I don't know. You know, you know her better than
I do. Should curse a lot.
Speaker 3 (14:44):
I don't know if she's allowed to curse on me.
Speaker 1 (14:46):
She might be passionate. Sometimes people say words when they're
passionate that could get us in trouble.
Speaker 3 (14:51):
All right, well, I'll tell you what.
Speaker 2 (14:52):
We like Sarah a lot where we could call her
and have her explain it on the air if we
wanted to, you know, because I mean we know her
after all.
Speaker 1 (14:59):
Yeah, but you know we don't have time. We're just busy, busy, busy.
Speaker 3 (15:04):
Well, we have to remind everybody that I.
Speaker 1 (15:06):
Could just not do celebrity birthdays and squeeze her in
right there at the top of the hour. What do
you say.
Speaker 3 (15:09):
I'd be good with that.
Speaker 2 (15:10):
We could have her at the top of the hour,
and then we can remind everybody to come out to
Metaie tomorrow night for our comedy show at Cork Wine
and Martini Bar.
Speaker 1 (15:18):
Yeah, that'd be a good Saturday night for y'all.
Speaker 2 (15:20):
And then we wouldn't waste all that time telling everybody
about rich, famous people's birthdays.

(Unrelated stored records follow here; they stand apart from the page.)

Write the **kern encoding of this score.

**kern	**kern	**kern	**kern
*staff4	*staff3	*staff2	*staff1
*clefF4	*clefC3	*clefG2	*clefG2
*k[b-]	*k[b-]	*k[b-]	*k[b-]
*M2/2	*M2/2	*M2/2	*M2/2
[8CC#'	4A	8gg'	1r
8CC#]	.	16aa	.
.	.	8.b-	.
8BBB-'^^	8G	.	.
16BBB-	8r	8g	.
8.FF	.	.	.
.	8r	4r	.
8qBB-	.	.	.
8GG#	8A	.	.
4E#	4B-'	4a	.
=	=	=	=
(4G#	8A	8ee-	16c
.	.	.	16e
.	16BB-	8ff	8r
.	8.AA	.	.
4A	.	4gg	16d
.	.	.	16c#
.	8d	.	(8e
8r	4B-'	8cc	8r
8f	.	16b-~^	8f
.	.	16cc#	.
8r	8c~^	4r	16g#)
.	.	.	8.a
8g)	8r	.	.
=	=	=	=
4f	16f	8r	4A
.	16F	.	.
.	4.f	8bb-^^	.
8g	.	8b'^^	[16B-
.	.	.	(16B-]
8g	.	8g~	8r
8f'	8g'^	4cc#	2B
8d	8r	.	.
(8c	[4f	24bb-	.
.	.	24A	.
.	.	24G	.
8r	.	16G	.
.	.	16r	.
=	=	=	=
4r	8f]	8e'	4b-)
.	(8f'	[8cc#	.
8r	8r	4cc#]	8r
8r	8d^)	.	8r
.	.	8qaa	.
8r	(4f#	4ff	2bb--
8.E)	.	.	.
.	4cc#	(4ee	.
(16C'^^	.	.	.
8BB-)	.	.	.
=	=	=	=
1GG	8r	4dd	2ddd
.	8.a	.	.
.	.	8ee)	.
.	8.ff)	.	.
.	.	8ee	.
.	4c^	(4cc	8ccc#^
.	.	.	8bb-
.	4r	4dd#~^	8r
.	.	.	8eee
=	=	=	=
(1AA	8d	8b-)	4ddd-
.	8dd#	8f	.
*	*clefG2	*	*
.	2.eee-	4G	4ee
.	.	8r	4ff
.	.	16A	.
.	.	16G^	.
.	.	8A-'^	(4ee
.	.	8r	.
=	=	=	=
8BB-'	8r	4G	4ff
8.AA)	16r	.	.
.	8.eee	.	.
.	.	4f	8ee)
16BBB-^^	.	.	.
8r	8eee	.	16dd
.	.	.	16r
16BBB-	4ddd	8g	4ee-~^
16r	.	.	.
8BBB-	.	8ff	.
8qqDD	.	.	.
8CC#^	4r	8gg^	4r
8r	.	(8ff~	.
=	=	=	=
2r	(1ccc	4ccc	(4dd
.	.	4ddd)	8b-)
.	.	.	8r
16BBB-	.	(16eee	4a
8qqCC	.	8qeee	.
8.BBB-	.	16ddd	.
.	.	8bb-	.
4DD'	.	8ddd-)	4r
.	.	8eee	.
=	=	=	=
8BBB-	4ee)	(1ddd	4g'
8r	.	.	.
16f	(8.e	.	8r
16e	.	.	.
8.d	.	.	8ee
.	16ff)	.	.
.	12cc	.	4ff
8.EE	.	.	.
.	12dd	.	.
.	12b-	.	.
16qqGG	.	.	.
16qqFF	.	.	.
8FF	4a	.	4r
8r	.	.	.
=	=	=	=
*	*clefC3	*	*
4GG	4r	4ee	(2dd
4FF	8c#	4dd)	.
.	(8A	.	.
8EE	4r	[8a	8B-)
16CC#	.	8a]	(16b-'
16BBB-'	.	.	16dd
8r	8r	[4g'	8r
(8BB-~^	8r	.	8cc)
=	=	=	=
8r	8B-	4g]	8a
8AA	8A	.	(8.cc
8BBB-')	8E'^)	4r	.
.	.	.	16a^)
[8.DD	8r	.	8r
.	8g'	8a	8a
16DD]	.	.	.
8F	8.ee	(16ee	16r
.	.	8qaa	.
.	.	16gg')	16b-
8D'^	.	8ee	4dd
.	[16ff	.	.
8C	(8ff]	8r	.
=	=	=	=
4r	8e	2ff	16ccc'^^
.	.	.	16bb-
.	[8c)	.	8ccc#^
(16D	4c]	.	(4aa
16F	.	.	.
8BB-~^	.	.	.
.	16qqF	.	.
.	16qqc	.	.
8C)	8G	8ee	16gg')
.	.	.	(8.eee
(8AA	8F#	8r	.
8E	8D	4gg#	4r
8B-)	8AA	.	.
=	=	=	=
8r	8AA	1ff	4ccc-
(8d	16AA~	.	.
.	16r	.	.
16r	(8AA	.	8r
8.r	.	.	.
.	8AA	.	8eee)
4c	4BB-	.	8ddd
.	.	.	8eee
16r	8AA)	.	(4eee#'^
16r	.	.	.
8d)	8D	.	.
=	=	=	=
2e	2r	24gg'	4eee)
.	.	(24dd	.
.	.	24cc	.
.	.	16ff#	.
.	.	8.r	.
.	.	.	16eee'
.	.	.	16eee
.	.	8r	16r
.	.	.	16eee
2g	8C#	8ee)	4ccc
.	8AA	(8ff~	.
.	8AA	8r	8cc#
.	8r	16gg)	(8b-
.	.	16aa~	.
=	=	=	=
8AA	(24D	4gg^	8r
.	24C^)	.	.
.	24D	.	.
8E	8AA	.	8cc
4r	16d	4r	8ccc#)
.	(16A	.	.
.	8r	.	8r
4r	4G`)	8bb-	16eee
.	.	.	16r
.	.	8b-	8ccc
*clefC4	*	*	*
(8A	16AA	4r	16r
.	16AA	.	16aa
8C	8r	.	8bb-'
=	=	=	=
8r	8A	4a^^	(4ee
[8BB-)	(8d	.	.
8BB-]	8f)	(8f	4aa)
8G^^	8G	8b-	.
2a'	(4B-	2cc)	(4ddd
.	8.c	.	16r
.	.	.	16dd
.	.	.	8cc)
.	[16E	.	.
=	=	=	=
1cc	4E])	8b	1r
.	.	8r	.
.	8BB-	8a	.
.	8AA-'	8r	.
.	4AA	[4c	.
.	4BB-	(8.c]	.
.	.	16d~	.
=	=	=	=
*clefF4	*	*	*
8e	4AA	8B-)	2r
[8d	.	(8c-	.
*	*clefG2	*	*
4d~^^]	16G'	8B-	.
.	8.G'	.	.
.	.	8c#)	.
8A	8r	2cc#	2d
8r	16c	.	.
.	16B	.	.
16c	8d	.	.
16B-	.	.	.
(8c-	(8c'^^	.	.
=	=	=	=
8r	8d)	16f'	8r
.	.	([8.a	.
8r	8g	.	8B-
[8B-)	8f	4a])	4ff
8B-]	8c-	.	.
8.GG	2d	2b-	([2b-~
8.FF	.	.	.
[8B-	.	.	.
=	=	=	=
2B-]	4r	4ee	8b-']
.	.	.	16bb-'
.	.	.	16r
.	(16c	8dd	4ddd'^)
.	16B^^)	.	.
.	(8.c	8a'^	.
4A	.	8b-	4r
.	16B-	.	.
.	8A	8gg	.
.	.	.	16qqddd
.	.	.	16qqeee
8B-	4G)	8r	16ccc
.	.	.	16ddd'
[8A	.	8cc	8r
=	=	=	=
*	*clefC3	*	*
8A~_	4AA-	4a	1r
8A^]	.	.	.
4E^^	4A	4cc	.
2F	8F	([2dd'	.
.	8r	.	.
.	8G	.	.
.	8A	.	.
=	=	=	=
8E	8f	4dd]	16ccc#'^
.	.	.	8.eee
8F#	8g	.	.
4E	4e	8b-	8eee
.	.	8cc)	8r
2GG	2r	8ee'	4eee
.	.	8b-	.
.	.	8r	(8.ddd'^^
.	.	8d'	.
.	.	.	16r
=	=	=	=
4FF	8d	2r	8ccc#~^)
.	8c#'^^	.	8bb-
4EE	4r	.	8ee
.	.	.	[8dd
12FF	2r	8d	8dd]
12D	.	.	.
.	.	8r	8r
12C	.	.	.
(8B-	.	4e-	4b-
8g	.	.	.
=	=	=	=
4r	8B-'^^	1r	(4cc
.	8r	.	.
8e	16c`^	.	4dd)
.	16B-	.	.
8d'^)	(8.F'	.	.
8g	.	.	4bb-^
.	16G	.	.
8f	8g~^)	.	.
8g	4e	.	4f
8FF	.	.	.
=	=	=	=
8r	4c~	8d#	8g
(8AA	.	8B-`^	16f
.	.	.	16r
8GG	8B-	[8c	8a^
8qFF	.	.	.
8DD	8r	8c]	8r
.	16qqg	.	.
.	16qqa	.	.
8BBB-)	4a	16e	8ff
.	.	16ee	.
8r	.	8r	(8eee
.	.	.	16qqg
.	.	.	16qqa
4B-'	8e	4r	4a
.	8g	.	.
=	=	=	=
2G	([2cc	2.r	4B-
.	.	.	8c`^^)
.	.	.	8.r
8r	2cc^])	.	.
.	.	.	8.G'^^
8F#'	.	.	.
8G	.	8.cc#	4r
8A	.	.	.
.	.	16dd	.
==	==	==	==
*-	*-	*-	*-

Who wouldn't care about us
if we told them our birthdays, you know, right?
Speaker 3 (15:27):
Yeah?
Speaker 2 (15:27):
And then who's for you know, world be a better place,
I think, right, mister Kenna.
Speaker 1 (15:33):
I'm gonna I'm gonna cogitate on that for a moment
if you don't mind.
Speaker 2 (15:36):
Are you changing colors right now? What are you a chameleon?
I never seen your turning red.
Speaker 1 (15:41):
I'm just I'm passionate about celebrity birthdays, is all. Yeah,
and I may start cursing. Okay, Well, we don't want that.